**Task to complete:** Locate and copy each line in the data that contains the word "Federal".

START Record extracts

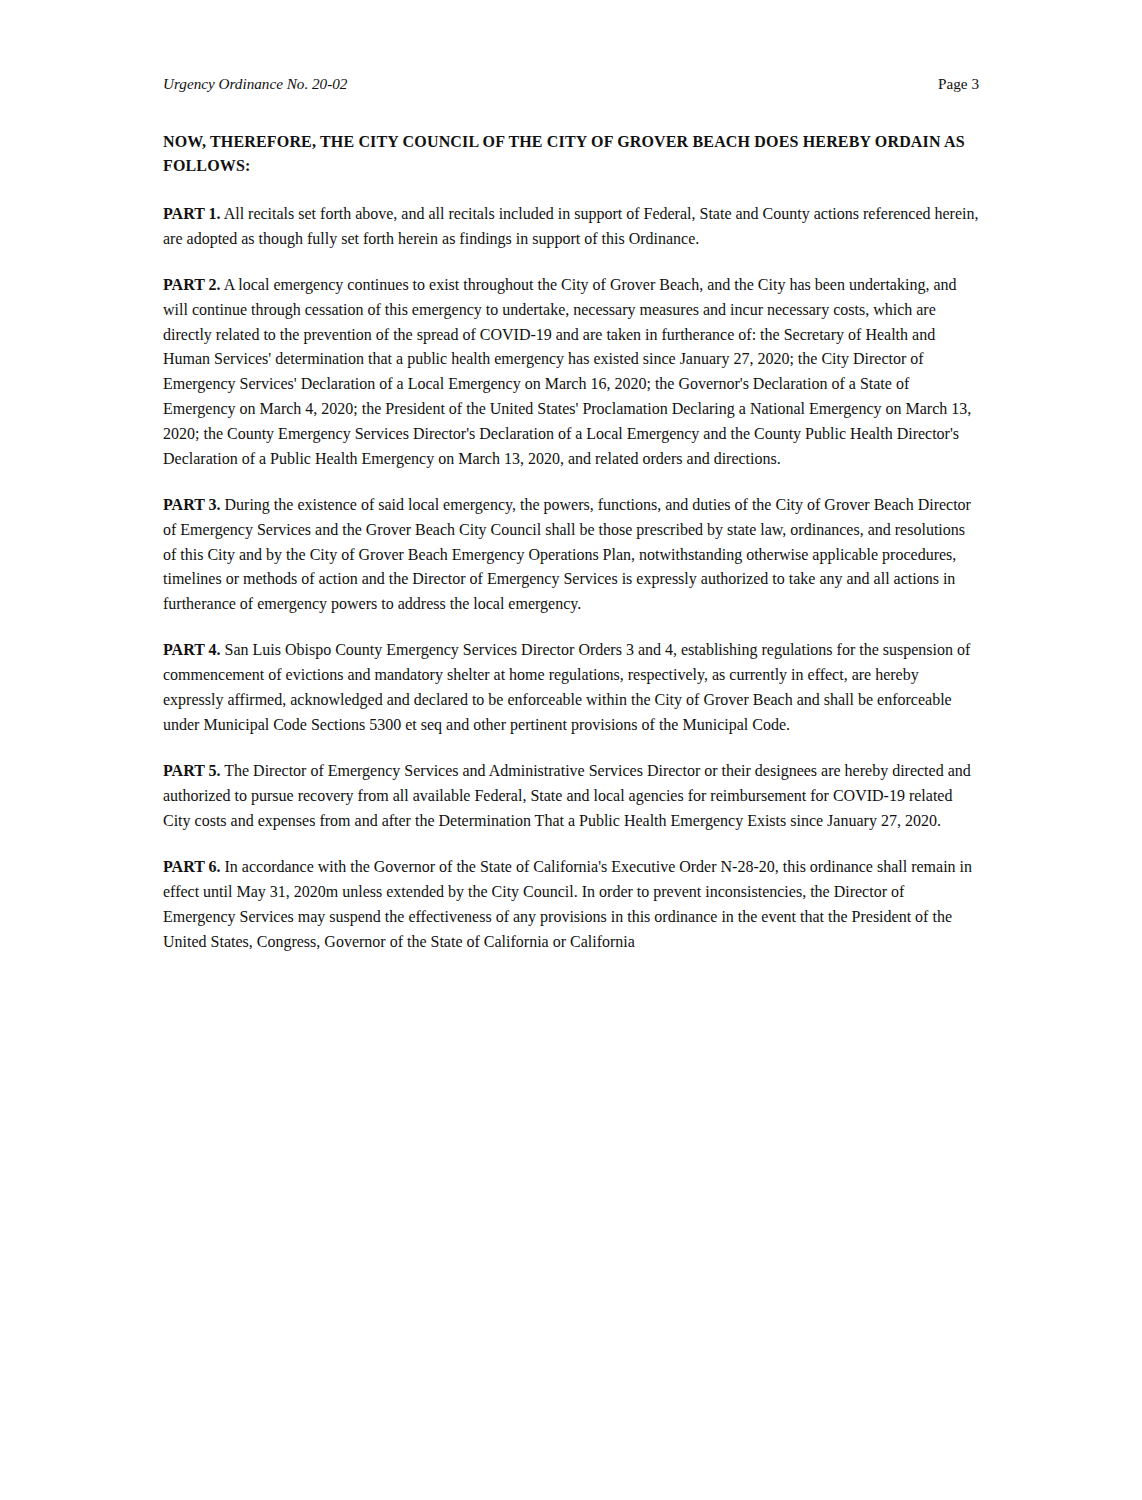Urgency Ordinance No. 20-02 Page 3
NOW, THEREFORE, THE CITY COUNCIL OF THE CITY OF GROVER BEACH DOES HEREBY ORDAIN AS FOLLOWS:
PART 1. All recitals set forth above, and all recitals included in support of Federal, State and County actions referenced herein, are adopted as though fully set forth herein as findings in support of this Ordinance.
PART 2. A local emergency continues to exist throughout the City of Grover Beach, and the City has been undertaking, and will continue through cessation of this emergency to undertake, necessary measures and incur necessary costs, which are directly related to the prevention of the spread of COVID-19 and are taken in furtherance of: the Secretary of Health and Human Services' determination that a public health emergency has existed since January 27, 2020; the City Director of Emergency Services' Declaration of a Local Emergency on March 16, 2020; the Governor's Declaration of a State of Emergency on March 4, 2020; the President of the United States' Proclamation Declaring a National Emergency on March 13, 2020; the County Emergency Services Director's Declaration of a Local Emergency and the County Public Health Director's Declaration of a Public Health Emergency on March 13, 2020, and related orders and directions.
PART 3. During the existence of said local emergency, the powers, functions, and duties of the City of Grover Beach Director of Emergency Services and the Grover Beach City Council shall be those prescribed by state law, ordinances, and resolutions of this City and by the City of Grover Beach Emergency Operations Plan, notwithstanding otherwise applicable procedures, timelines or methods of action and the Director of Emergency Services is expressly authorized to take any and all actions in furtherance of emergency powers to address the local emergency.
PART 4. San Luis Obispo County Emergency Services Director Orders 3 and 4, establishing regulations for the suspension of commencement of evictions and mandatory shelter at home regulations, respectively, as currently in effect, are hereby expressly affirmed, acknowledged and declared to be enforceable within the City of Grover Beach and shall be enforceable under Municipal Code Sections 5300 et seq and other pertinent provisions of the Municipal Code.
PART 5. The Director of Emergency Services and Administrative Services Director or their designees are hereby directed and authorized to pursue recovery from all available Federal, State and local agencies for reimbursement for COVID-19 related City costs and expenses from and after the Determination That a Public Health Emergency Exists since January 27, 2020.
PART 6. In accordance with the Governor of the State of California's Executive Order N-28-20, this ordinance shall remain in effect until May 31, 2020m unless extended by the City Council. In order to prevent inconsistencies, the Director of Emergency Services may suspend the effectiveness of any provisions in this ordinance in the event that the President of the United States, Congress, Governor of the State of California or California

END Record extracts

**Answer section:**
PART 1. All recitals set forth above, and all recitals included in support of Federal, State and County actions referenced herein, are adopted as though fully set forth herein as findings in support of this Ordinance.
PART 5. The Director of Emergency Services and Administrative Services Director or their designees are hereby directed and authorized to pursue recovery from all available Federal, State and local agencies for reimbursement for COVID-19 related City costs and expenses from and after the Determination That a Public Health Emergency Exists since January 27, 2020.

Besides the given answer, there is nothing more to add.